§ **Exercise requirements**
a) Decide whether each statement agrees with the article below on the Ducks' and Kings' trades, answering yes or no and quoting the words of the article that settle it: (i) Lombardi sent O'Sullivan to the Hurricanes, who then moved him to Edmonton; (ii) Williams has been a 30-goal scorer three times; (iii) O'Sullivan scored 37 goals this season.
b) Go on with the article on the Ducks' and Kings' trades, picking up after its last sentence.
##### Page text
The Ducks' trades said they want to make the playoffs now. If they miss, which is likely, they have restocked enough talent and promise to rightly feel optimistic. They don't have to rebuild from the ground up.

The Kings' trade said fans who have endured four decades without a Cup title will have to wait again.

Wait two weeks to see Williams, twice a 30-goal scorer but a victim of knee, Achilles' tendon and hand injuries the last two seasons.

Wait until next season for the team's first playoff berth since 2002.

Wait for a day that never seems in sight.

Kings General Manager Dean Lombardi said he traded O'Sullivan to the Hurricanes --who flipped him to Edmonton -- because Williams was a proven top-six player and a better fit, not to avenge contentious contract talks that kept O'Sullivan out of training camp until four days before the season opener.

But indirectly the dispute might have been a factor.

"Would he be further along as a player if he doesn't hold out? I think that's a possibility," Lombardi said of O'Sullivan, who had 14 goals and 37 points in 62 games this season.
##########
##### Data below
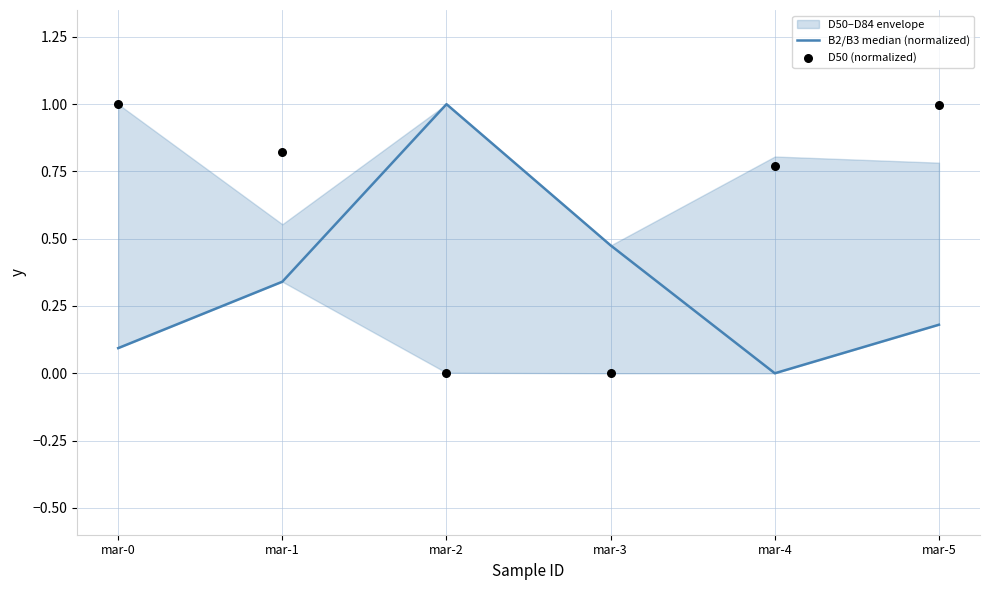

Which series contains the lowest Y value?

B2/B3 median (normalized)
##########
§ **List of answers**
a)
(i) Yes: "he traded O'Sullivan to the Hurricanes --who flipped him to Edmonton"
(ii) No: "twice a 30-goal scorer"
(iii) No: "14 goals and 37 points in 62 games"

b)
"Missing training camp at that age, to me, is nothing but hindering and that could have affected that maybe we didn't get more out of him."

He also said the "big dogs," impact players such as Atlanta's Ilya Kovalchuk, Tampa Bay's Vincent Lecavalier and Minnesota's Marian Gaborik, weren't available or carried steep price tags. Nor was he inclined to trade a front-line player for someone he might lose to free agency July 1.

Lombardi, a scout for the Flyers when Williams began his career there, said he made the Kings better by adding a player who won a Cup with Carolina in 2006 but is young enough at 27 to blend into a young team. He said the injury made a bargain out of Williams, who will earn $3.5 million for each of the next two seasons and might not have been available this summer.